Please print the records below exactly as they are.

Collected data
+ + + + + + +

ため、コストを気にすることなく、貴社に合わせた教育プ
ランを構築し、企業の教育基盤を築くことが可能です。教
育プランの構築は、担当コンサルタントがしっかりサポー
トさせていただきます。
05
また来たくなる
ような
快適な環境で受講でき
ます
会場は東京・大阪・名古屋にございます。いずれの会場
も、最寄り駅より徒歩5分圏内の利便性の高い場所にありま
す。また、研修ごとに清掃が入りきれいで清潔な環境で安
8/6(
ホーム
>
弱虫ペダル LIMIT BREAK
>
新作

+ + + + + + +

Written reply:
ため、コストを気にすることなく、貴社に合わせた教育プ
ランを構築し、企業の教育基盤を築くことが可能です。教
育プランの構築は、担当コンサルタントがしっかりサポー
トさせていただきます。
05
また来たくなる
ような
快適な環境で受講でき
ます
会場は東京・大阪・名古屋にございます。いずれの会場
も、最寄り駅より徒歩5分圏内の利便性の高い場所にありま
す。また、研修ごとに清掃が入りきれいで清潔な環境で安
8/6(
ホーム
>
弱虫ペダル LIMIT BREAK
>
新作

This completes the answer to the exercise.